Animals -- dogs, cats, birds, canaries, cattle, horses, etc. -- have an innate sense of something wrong when an earthquake is about to move the earth or a volcano is going to blow. They know when the elements are gathering for a grand, and often destructive, display and they are nervous, restless, uncomfortable and anxious, acting contrary to their usually calm natures. They pace, can't sleep, can't settle down, can't focus on anything productive or on a more normal and natural action. They are disturbed emotionally, physically, mentally, psychically as they teeter on the event horizon.
I've felt the same way, restless, anxious, nervous and uncomfortable, and I'm not alone. Nearly everyone I talk to is feeling the same formless restlessness and anxiety. They're cranky, can't sleep, unfocused and unhappy and it has been going on for a while now. It reminds me of Egon explaining to Winston that if you look at normal psychokinetic energy as a Twinkie, the current buildup of psychokinetic energy would make the Twinkie 35 feet long and weighing approximately 600 pounds, but that's only in New York. That's a big Twinkie. Think about how big it would be if you measured the psychokinetic energy over the whole U.S. It would feed the world's starving for about 1000 years, providing you could keep it fresh that long.

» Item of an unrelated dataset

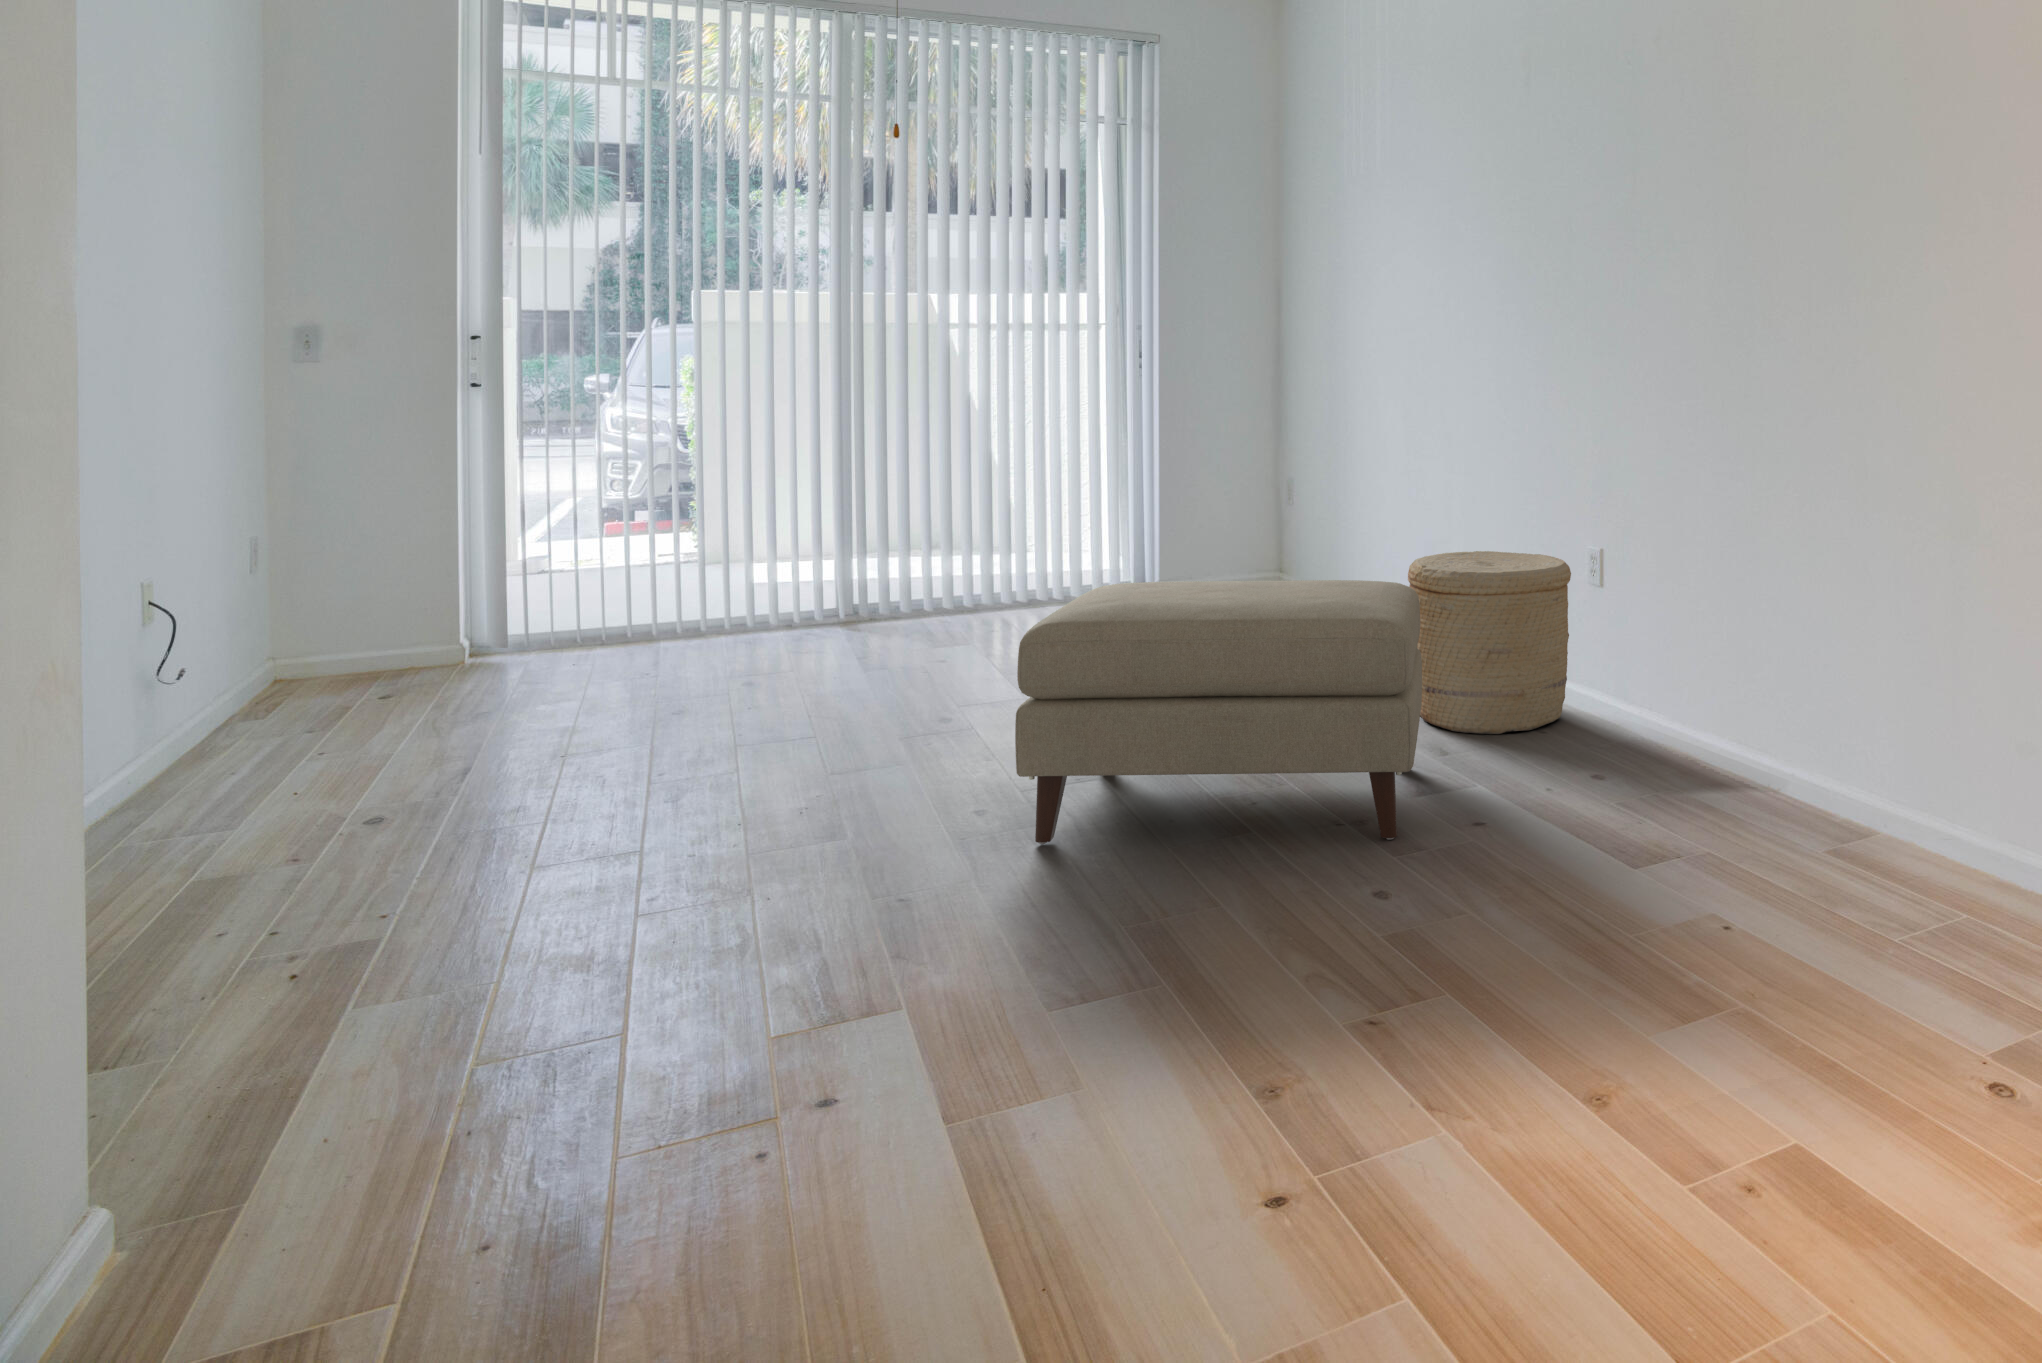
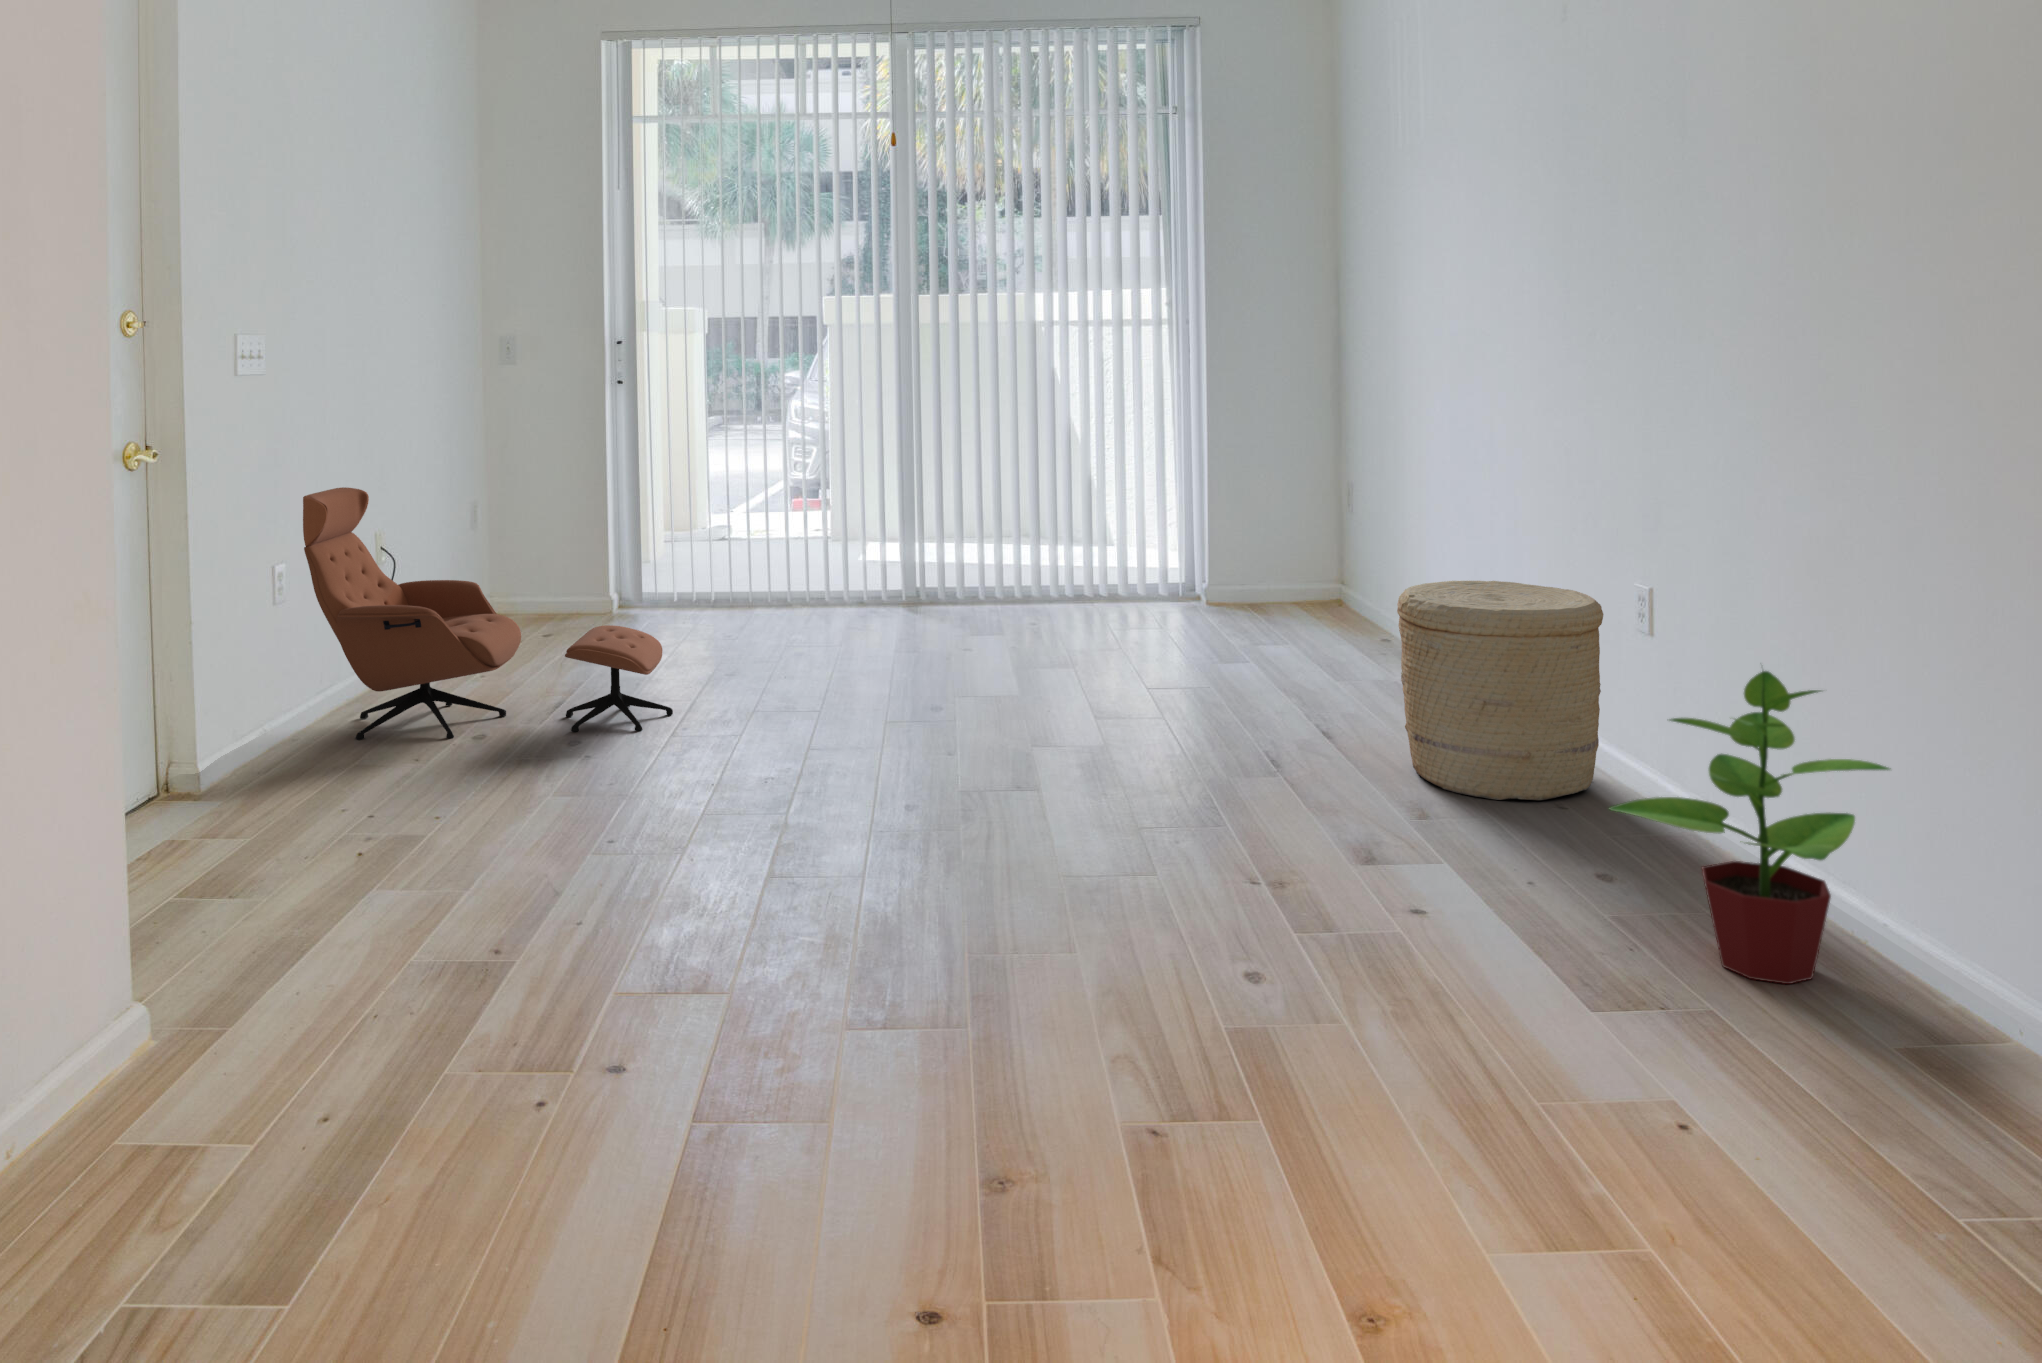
lounge chair: none [90,514,630,831] -> present [303,487,673,740]
ottoman: present [1015,580,1422,844] -> none [920,595,1382,911]
potted plant: none [1631,590,1828,833] -> present [1609,671,1889,984]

When Lynn and I talked last night, she said she thought the restlessness began about a year ago. She may be right. As the event horizon moves closer, more and more people are affected. It finally caught up with me, or rather I can no longer find excuses for the restlessness I feel. I haven't been sleeping well for about a year, although there are periods in which I sleep for 6-7 hours at a time. I've blamed my intermittent insomnia on more physical causes when I should have been looking further afield. I do feel we are on the verge of some big blow-up and the aftermath will be worse than the levee failure in New Orleans or the devastating wake of Katrina and the worst tornado in recent memory. Something's coming and it won't be soft and squishy like a Twinkie.
Some of my friends are losing their jobs, being down sized and forced to take mandatory leave (cutting hours and days). That's never good, especially when other people are involved, like spouses and children. The fallout falls into two main categories. One category involves everyone working together to tighten belts and budget more carefully.
The other category involves the unaffected spouse blaming the affected spouse. How could you do this to me? What am I going to do? What did you do to get laid off, fired, have your hours cut? It's all about them and not about the spouse who just lost their jobs or had their hours cut. It never occurred to the unaffected spouse to consider cutting expenses or offering to help out, just blame the affected spouse for causing the problem.
No doubt rising unemployment is contributing to the anxiety and restlessness, but not all the people I know who experience this formless, nebulous disruption have lost their jobs or had their hours cut. It goes deeper than that and has much deeper roots. Whatever it is that has unsettled so much of this country's population, we should consider it the dead canary in the coal mine. Something's coming and it won't end with us drenched in torrents of warm melted marshmallow. We should hope to be so lucky.